SUPPLIED TEXT ::
▬▬▬▬▬▬

The general trend of Chinese businesses decoupling from the Nasdaq Stock Market (NASDAQ), the New York Stock Exchange (NYSE) and the London Stock Exchange (LSE) over recent years has seen a parallel movement in the Hong Kong market with the recent privatisations of Hong Kong-listed companies incorporated in the Cayman Islands, such as Nirvana Asia Ltd, Chinalco Mining Corporation International and Belle International Holdings Limited.

The purposes of these privatisations are manifold and have included a desire for reduced public scrutiny, reduced compliance costs, additional corporate governance flexibility and the prospect of a relisting.

Whilst listed companies in the United States and the United Kingdom have increasingly utilised the statutory merger procedure available for take-private transactions under the Cayman Companies Law (as amended) (the Law) for this decoupling process, eligible companies listed on the Hong Kong Stock Exchange (HKSE) have traditionally used a scheme of arrangement in order to implement such privatisations, as in the three examples listed above. Companies, investors and practitioners alike await an opportunity to utilise a Cayman statutory merger for the privatisation of Hong Kong-listed companies, historically challenging due to the Hong Kong Securities and Futures Commission's interpretation of the Hong Kong Takeovers Code which primarily affords fair treatment for shareholders who are affected by change of control transactions.

This article seeks to outline the process of a Cayman statutory merger and consider the advantages and disadvantages of using this as a mechanism for effecting take-privates in Asia, and also explores the right of dissenting shareholders to obtain fair value for their shares.

▬▬▬▬▬▬

EXERCISES TO COMPLETE ::
a) In the article on Cayman privatisations, what mechanism have eligible companies listed on the Hong Kong Stock Exchange traditionally used to implement privatisations?
b) Extract the passage of the article on Cayman privatisations that runs from "The general trend" up to and including "International Holdings Limited.".

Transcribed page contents
▬▬▬▬▬▬

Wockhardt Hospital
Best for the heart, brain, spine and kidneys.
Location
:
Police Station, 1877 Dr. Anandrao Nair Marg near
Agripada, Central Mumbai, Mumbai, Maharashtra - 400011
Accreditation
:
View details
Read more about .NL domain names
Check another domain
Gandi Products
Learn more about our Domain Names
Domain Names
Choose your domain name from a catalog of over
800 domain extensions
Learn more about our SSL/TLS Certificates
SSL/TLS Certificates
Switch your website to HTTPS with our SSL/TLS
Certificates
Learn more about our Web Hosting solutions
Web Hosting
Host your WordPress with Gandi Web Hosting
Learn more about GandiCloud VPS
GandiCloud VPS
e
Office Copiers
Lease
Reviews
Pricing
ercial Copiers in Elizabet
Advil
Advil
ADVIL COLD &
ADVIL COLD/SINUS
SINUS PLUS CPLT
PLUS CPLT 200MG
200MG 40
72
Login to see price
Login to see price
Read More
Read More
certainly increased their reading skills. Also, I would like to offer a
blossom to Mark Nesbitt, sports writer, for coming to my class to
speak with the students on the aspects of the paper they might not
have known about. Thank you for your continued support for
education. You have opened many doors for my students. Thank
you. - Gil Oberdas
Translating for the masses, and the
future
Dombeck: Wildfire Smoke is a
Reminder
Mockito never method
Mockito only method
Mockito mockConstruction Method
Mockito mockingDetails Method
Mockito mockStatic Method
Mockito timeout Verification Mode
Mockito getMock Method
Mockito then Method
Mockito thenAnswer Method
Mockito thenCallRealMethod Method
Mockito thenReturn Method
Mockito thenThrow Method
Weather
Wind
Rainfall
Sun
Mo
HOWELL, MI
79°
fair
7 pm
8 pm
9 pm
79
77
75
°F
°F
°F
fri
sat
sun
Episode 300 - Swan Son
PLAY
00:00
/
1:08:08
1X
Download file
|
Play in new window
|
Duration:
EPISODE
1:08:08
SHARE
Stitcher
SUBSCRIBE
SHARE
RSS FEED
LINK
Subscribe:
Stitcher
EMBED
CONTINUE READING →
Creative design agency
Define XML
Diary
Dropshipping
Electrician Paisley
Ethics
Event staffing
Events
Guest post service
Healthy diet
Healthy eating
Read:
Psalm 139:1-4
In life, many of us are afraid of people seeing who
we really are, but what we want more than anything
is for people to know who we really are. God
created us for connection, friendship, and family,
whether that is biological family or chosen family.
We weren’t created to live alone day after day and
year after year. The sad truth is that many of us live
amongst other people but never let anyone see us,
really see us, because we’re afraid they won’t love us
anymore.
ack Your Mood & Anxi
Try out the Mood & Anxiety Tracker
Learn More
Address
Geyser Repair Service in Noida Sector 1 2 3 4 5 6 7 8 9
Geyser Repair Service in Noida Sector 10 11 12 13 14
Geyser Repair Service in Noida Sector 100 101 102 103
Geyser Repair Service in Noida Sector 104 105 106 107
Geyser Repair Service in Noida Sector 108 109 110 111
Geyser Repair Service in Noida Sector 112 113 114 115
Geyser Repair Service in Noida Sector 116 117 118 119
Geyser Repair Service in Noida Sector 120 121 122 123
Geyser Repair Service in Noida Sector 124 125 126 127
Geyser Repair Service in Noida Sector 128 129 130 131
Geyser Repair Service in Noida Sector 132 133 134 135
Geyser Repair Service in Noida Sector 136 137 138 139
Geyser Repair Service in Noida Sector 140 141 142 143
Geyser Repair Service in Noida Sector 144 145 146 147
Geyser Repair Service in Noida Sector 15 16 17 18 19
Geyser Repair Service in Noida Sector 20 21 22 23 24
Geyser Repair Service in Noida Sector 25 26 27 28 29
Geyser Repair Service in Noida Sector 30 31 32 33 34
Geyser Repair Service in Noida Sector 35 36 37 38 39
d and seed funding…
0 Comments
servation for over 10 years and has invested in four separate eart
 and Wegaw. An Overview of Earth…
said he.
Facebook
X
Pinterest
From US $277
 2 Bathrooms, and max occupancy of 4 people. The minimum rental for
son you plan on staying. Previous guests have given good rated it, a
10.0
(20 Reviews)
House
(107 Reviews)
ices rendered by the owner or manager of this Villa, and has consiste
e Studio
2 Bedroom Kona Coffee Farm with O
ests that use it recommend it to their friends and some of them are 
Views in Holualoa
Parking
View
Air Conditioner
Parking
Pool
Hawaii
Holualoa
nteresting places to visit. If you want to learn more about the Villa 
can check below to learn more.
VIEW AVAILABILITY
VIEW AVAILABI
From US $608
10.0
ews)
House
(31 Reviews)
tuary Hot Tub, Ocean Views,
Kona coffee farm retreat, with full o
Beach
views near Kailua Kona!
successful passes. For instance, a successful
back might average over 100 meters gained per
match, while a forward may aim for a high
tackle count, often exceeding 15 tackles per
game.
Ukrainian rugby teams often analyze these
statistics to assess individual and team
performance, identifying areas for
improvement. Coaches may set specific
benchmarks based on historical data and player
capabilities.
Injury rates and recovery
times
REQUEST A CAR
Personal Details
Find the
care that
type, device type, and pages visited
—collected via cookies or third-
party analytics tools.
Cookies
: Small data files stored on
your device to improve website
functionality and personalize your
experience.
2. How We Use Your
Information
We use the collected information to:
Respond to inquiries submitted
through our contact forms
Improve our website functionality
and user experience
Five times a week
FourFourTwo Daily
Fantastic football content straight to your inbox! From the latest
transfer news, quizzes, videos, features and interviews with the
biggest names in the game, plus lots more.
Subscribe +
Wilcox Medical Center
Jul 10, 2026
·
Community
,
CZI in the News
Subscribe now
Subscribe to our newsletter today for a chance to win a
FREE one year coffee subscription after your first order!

▬▬▬▬▬▬

SOLUTIONS TO THE PROBLEMS ::
a) A scheme of arrangement.

b)
The general trend of Chinese businesses decoupling from the Nasdaq Stock Market (NASDAQ), the New York Stock Exchange (NYSE) and the London Stock Exchange (LSE) over recent years has seen a parallel movement in the Hong Kong market with the recent privatisations of Hong Kong-listed companies incorporated in the Cayman Islands, such as Nirvana Asia Ltd, Chinalco Mining Corporation International and Belle International Holdings Limited.